I got on the net today to read some news, after a few months of not doing that, and besides the normal political brouhaha and sudden appearances of suicide notes (yeah, who writes one and then carries it around? a bit of research on suicidal behaviour would have benefited certain parties. still, if no one does the research, well, then anything floats in this system!)
The worst stories for me are the ones involving the abuse of women and children and other more general stories of carelessness resulting in terrible tragedies.
When I had my first child I was so unused to carrying a tiny baby in my arms that I had horrible visions of myself doing careless things like forgetting i had the baby in my arms and letting her fall. Being suddenly completely obliged to look after another human being did take its toll sometimes, and I often found myself very distracted, seemingly constantly so. The fear that that feeling of distraction would overwhelm me was constant, and that fear kept me focused.
Not to say I didn't have any accidents or careless moments where the child got hurt falling or bumping or getting caught in some cranny. Like any human being, you can only do your best, and sometimes, even medieval vigilance is not enough. For one thing, my first child was seriously accident prone. I love recounting the story where she rested her hand on the table to balance herself so that she could put on her slippers, and somehow, whacked her head on the edge of the table so hard she burst into tears. How does one do that, when one is already braced against the edge?! We both laugh about it now, but at that moment it was horrible.
Two more babies later, the feeling hasn't gone away. That sense of being powerfully distracted has, and I think that comes with experience. I think, having been very independent from a young age (for an Asian family), having to suddenly devote myself to one person, tiny though she may have been, was supremely difficult. I couldn't just walk out of the house whenever I wanted to, something I loved. Couldn't go to movies just like that, eat lunch just like that. It all had to be juggled around what baby needed or wanted. Now I realise that independence and selfishness are not a bad thing, but must have their proper place in your life. When you have kids, they become number one, and for me, that was a learning curve trying to break old habits!

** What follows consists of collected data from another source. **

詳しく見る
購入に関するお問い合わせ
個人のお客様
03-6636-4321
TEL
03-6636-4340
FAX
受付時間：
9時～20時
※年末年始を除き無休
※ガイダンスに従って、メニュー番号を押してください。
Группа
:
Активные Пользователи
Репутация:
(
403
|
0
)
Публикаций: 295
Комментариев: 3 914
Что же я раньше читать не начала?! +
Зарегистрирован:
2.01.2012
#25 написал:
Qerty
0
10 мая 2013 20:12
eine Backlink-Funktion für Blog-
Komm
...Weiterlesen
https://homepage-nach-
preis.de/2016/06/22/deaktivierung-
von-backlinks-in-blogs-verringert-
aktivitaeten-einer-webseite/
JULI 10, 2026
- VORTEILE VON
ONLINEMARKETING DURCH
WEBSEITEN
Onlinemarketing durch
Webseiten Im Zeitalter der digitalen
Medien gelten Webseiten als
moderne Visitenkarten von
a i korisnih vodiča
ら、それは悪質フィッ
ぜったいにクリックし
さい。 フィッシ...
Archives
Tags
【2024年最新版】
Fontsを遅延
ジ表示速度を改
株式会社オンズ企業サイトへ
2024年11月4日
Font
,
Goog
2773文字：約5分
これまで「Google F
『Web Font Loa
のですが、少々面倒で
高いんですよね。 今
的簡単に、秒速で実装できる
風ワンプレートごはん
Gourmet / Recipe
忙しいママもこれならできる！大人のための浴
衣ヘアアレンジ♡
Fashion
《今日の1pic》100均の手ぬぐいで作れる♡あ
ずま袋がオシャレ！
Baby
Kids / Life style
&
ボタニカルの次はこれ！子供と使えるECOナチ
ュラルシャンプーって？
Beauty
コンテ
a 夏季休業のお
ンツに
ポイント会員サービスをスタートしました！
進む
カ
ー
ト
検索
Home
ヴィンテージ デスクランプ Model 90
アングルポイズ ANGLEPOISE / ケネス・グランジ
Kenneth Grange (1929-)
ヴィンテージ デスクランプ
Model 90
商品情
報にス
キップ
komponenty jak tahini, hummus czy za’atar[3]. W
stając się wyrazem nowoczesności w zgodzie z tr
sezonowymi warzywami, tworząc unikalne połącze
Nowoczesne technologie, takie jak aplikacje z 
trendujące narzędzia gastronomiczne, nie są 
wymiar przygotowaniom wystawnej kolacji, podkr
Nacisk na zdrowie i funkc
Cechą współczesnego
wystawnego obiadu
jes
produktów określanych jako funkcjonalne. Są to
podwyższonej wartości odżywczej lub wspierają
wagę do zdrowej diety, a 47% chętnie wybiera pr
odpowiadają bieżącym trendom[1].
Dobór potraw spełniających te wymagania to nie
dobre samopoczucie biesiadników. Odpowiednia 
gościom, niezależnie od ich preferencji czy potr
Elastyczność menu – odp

So I can imagine that being a first time parent can really turn some people's lives upside down, especially if they are unhappy already, or stressed. But the vigilance must never stop.
We are their protectors. Even if you are an unwilling parent for whatever reason, consider the child. Place the child in a safe environment always, and it has to be such an active action. By that i mean, you can't be thoughtless about it, plonking a child in someone else's care, or thinking that they are ok on a busy street pavement, whatever. A child is light, an idea comes to a child and consequences might not be uppermost. That is where the carer comes in to temper that bright light so that it doesn't kill them.
Leaving your kids in the car with the keys in while you open your house gate? What about leaving your empty car running while you open the house gate? We should all feel safe enough to do that. But we all know what can happen. We cannot trust that strangers all care for each other. Call me paranoid, but in my car the doors are always locked as soon as we get inside. I remove the key and take it with me when I go to pay for petrol, even though there may be someone inside the car. I will take security over aircon any day.
Who knows? I could be the next victim, and the car may not be all the criminals are after. It happened to the poor lady whose son was in her car that was stolen, didn't it? I bet she didn't think anyone would even care to steal from her.
Be safe so that you can be around to keep those around you safe. If you have the ability, don't be remiss and allow laziness to lower your vigilance. It's your moral duty to protect those who cannot protect themselves. If you don't care to do that for others, then do it for your own family.